Subcutaneous hind flank tumors were established in NOD/SCID mice from A549 or H460 cells treated in vitro with mock (M) or the combination of Aza and entinostat (C). (A) Mice bearing pretreated A549 tumors were treated with 2 mg/kg cisplatin (M-C and C-C) on day 2, 10 mg/kg irinotecan (M-I and C-I) on days 2 & 5, or saline vehicle (M-V and C-V), for three one-week cycles. Curves represent mean tumor volume +/− SEM. Statistical significance determined using a mixed effects model and REML. (B) Mice bearing pretreated H460 tumors were treated with 2.5 mg/kg docetaxel q4d × 2 escalated to 5 mg/kg docetaxel q4d × 2 (M-D and C-D), 10 mg/kg irinotecan q4d × 4 (M-I and C-I), or saline vehicle (M-V and C-V). Curves represent mean tumor volume +/− SEM.

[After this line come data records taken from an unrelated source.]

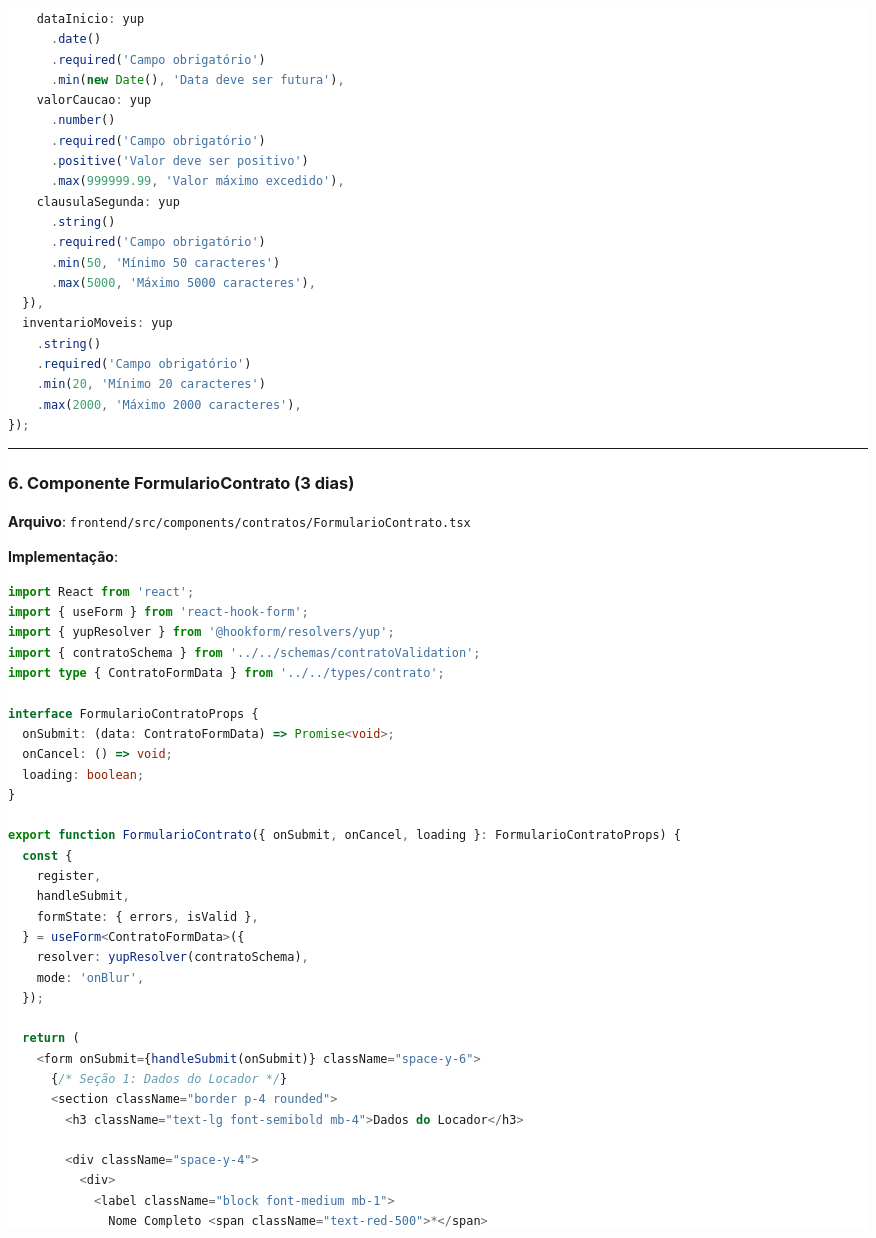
 ```typescript
    dataInicio: yup
      .date()
      .required('Campo obrigatório')
      .min(new Date(), 'Data deve ser futura'),
    valorCaucao: yup
      .number()
      .required('Campo obrigatório')
      .positive('Valor deve ser positivo')
      .max(999999.99, 'Valor máximo excedido'),
    clausulaSegunda: yup
      .string()
      .required('Campo obrigatório')
      .min(50, 'Mínimo 50 caracteres')
      .max(5000, 'Máximo 5000 caracteres'),
  }),
  inventarioMoveis: yup
    .string()
    .required('Campo obrigatório')
    .min(20, 'Mínimo 20 caracteres')
    .max(2000, 'Máximo 2000 caracteres'),
});
```

---

### 6. Componente FormularioContrato (3 dias)

**Arquivo**: `frontend/src/components/contratos/FormularioContrato.tsx`

**Implementação**:

```typescript
import React from 'react';
import { useForm } from 'react-hook-form';
import { yupResolver } from '@hookform/resolvers/yup';
import { contratoSchema } from '../../schemas/contratoValidation';
import type { ContratoFormData } from '../../types/contrato';

interface FormularioContratoProps {
  onSubmit: (data: ContratoFormData) => Promise<void>;
  onCancel: () => void;
  loading: boolean;
}

export function FormularioContrato({ onSubmit, onCancel, loading }: FormularioContratoProps) {
  const {
    register,
    handleSubmit,
    formState: { errors, isValid },
  } = useForm<ContratoFormData>({
    resolver: yupResolver(contratoSchema),
    mode: 'onBlur',
  });

  return (
    <form onSubmit={handleSubmit(onSubmit)} className="space-y-6">
      {/* Seção 1: Dados do Locador */}
      <section className="border p-4 rounded">
        <h3 className="text-lg font-semibold mb-4">Dados do Locador</h3>

        <div className="space-y-4">
          <div>
            <label className="block font-medium mb-1">
              Nome Completo <span className="text-red-500">*</span>
```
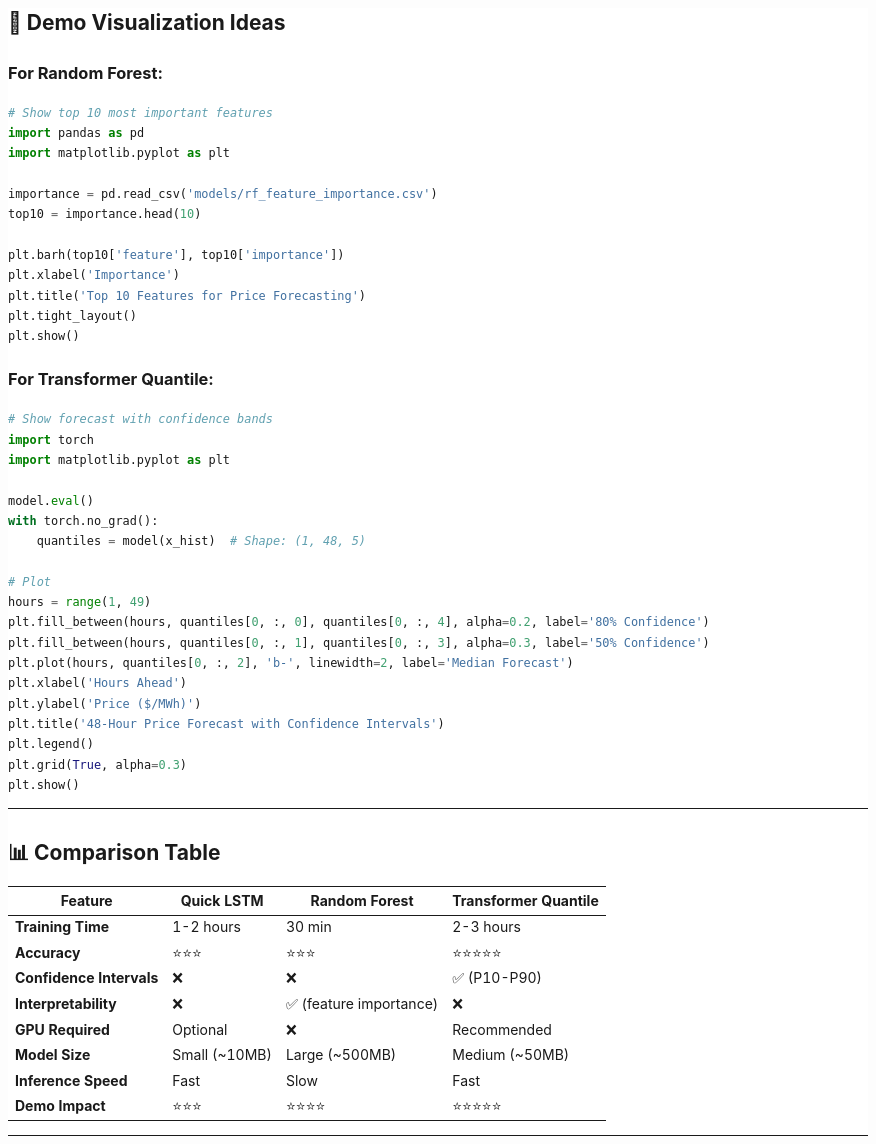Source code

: ## 🎨 Demo Visualization Ideas

### For Random Forest:
```python
# Show top 10 most important features
import pandas as pd
import matplotlib.pyplot as plt

importance = pd.read_csv('models/rf_feature_importance.csv')
top10 = importance.head(10)

plt.barh(top10['feature'], top10['importance'])
plt.xlabel('Importance')
plt.title('Top 10 Features for Price Forecasting')
plt.tight_layout()
plt.show()
```

### For Transformer Quantile:
```python
# Show forecast with confidence bands
import torch
import matplotlib.pyplot as plt

model.eval()
with torch.no_grad():
    quantiles = model(x_hist)  # Shape: (1, 48, 5)

# Plot
hours = range(1, 49)
plt.fill_between(hours, quantiles[0, :, 0], quantiles[0, :, 4], alpha=0.2, label='80% Confidence')
plt.fill_between(hours, quantiles[0, :, 1], quantiles[0, :, 3], alpha=0.3, label='50% Confidence')
plt.plot(hours, quantiles[0, :, 2], 'b-', linewidth=2, label='Median Forecast')
plt.xlabel('Hours Ahead')
plt.ylabel('Price ($/MWh)')
plt.title('48-Hour Price Forecast with Confidence Intervals')
plt.legend()
plt.grid(True, alpha=0.3)
plt.show()
```

---

## 📊 Comparison Table

| Feature | Quick LSTM | Random Forest | Transformer Quantile |
|---------|-----------|---------------|---------------------|
| **Training Time** | 1-2 hours | 30 min | 2-3 hours |
| **Accuracy** | ⭐⭐⭐ | ⭐⭐⭐ | ⭐⭐⭐⭐⭐ |
| **Confidence Intervals** | ❌ | ❌ | ✅ (P10-P90) |
| **Interpretability** | ❌ | ✅ (feature importance) | ❌ |
| **GPU Required** | Optional | ❌ | Recommended |
| **Model Size** | Small (~10MB) | Large (~500MB) | Medium (~50MB) |
| **Inference Speed** | Fast | Slow | Fast |
| **Demo Impact** | ⭐⭐⭐ | ⭐⭐⭐⭐ | ⭐⭐⭐⭐⭐ |

---
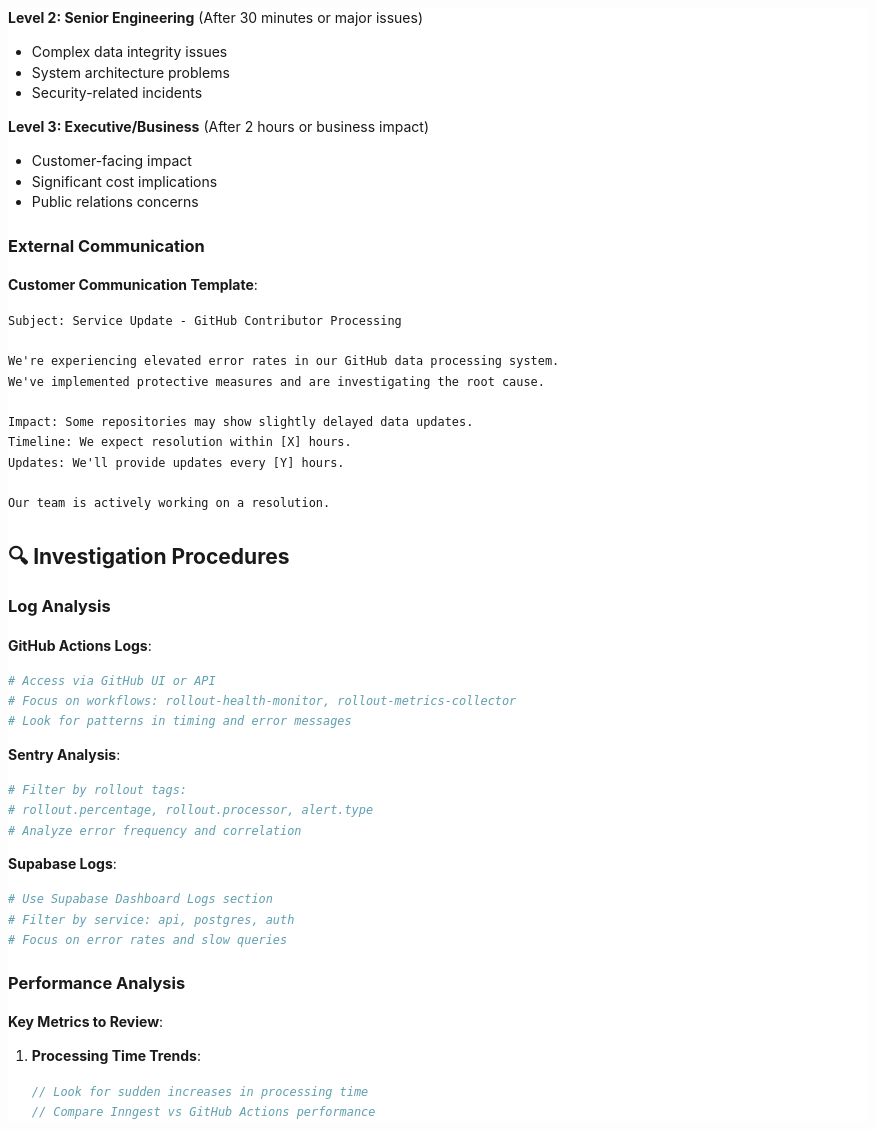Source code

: **Level 2: Senior Engineering** (After 30 minutes or major issues)
- Complex data integrity issues  
- System architecture problems
- Security-related incidents

**Level 3: Executive/Business** (After 2 hours or business impact)
- Customer-facing impact
- Significant cost implications
- Public relations concerns

### External Communication

**Customer Communication Template**:
```
Subject: Service Update - GitHub Contributor Processing

We're experiencing elevated error rates in our GitHub data processing system. 
We've implemented protective measures and are investigating the root cause.

Impact: Some repositories may show slightly delayed data updates.
Timeline: We expect resolution within [X] hours.
Updates: We'll provide updates every [Y] hours.

Our team is actively working on a resolution.
```

## 🔍 Investigation Procedures

### Log Analysis

**GitHub Actions Logs**:
```bash
# Access via GitHub UI or API
# Focus on workflows: rollout-health-monitor, rollout-metrics-collector
# Look for patterns in timing and error messages
```

**Sentry Analysis**:
```bash
# Filter by rollout tags:
# rollout.percentage, rollout.processor, alert.type
# Analyze error frequency and correlation
```

**Supabase Logs**:
```bash
# Use Supabase Dashboard Logs section
# Filter by service: api, postgres, auth
# Focus on error rates and slow queries
```

### Performance Analysis

**Key Metrics to Review**:
1. **Processing Time Trends**:
   ```javascript
   // Look for sudden increases in processing time
   // Compare Inngest vs GitHub Actions performance
   ```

Figure 5. Epigenetic therapy in vivo does not sensitize H358 xenografts to immediate subsequent chemotherapy

Nude mice bearing H358 xenografts were treated with 0.5 mg/kg Aza (sc, qd × 5) and 1 mg/kg entinostat (ip, day 5), or vehicle, for four one-week cycles. (A) Mean tumor volume (+/− SEM) over time (left) and individual tumor volumes at day 29 (right). Statistical significance determined by two-tailed unpaired t test. (B) Mean tumor volume (+/− SEM) from vehicle (left) and epigenetic (right) pretreated mice randomized on day 29 to receive 2 mg/kg cisplatin on day 2, 10 mg/kg irinotecan on days 2 & 5, or saline vehicle. Mice were treated for four one-week cycles.

Figure 6. Epigenetic therapy sensitizes a patient derived model of adenocarcinoma to repeat treatment with irinotecan, but does not sensitize to cisplatin

(A) LX7 bearing NOD/SCID mice were treated with 0.5 mg/kg Aza (sc) on days 1-3, 6-10, 13-17, and 1 mg/kg (ip) entinostat on days 3, 10, 17, or vehicle (n = 9 per arm). (B) NOD/SCID mice bearing LX7 tumors established from pooled vehicle (V) or epigenetic (E) pretreated tumors were treated with 10 mg/kg irinotecan (V-I and E-I) q4d × 3, 2 mg/kg cisplatin (V-C and E-C) q7d × 2, or saline vehicle (V-V and E-V). (C-D) Irinotecan tumors were allowed to grow following cessation of treatment. On day 32, mice were re-challenged with 10 mg/kg irinotecan on days 32, 36, and 40 (same dose and schedule as first cycle). * Two mice in the Vehicle – Irinotecan (V-I) arm were euthanized early (day 42 and 45 after final measurements) for n = 6 after day 45. Significance determined using a mixed effects model and REML. All growth curves depict mean tumor volume +/− SEM.